GitHub Cloud provides a SCIM interface for inviting new members or deactivating them. Currently this only works at Organizational level, and a pre-requisite is that SAML2 SSO is also at Organization level. GitHub have an early adopter version of SCIM at Enterprise level but this is not available for general use.

GitHub lets you synchronize SCIM groups to GitHub teams.

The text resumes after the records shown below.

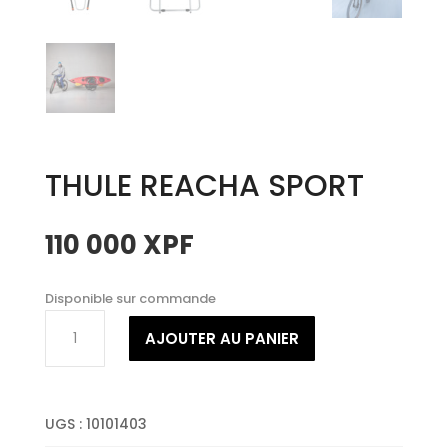
THULE REACHA SPORT
110 000
XPF
Disponible sur commande
quantité
AJOUTER AU PANIER
de
THULE
REACHA
SPORT
UGS :
10101403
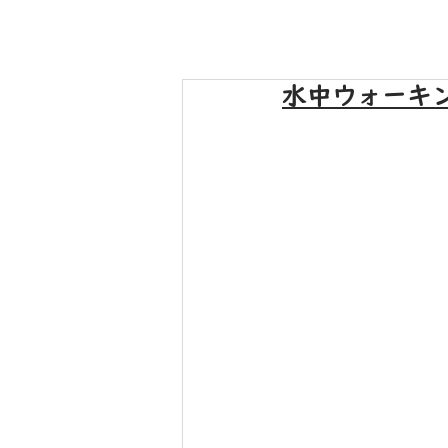
水中ウォーキ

This only works with Okta and Microsoft Entra ID.

Setting up the integration in GitHub Enterprise Server

If your organization uses GitHub Enterprise Cloud the following steps can be ignored.

If your organization users a self-hosted GitHub Enterprise Server platform, then you will need to configure an OAuth application as described below:

Click on your profile icon, and choose User settings:

Then navigate to Developer settings > OAuth Apps and click Register a new application.

Input an Application name and Homepage URL followed by an optional Application description. Most importantly input an Authorization callback URL of https://app.trelica.com/IntegrationsApi/Integrations/GitHubServer/AuthCallback.

Click Register application to create the OAuth application.

On the following page, click Generate a new client secret to generate the required credentials to connect.

Copy the Client secret as it will be required alongside the Client ID when connecting the integration in Trelica.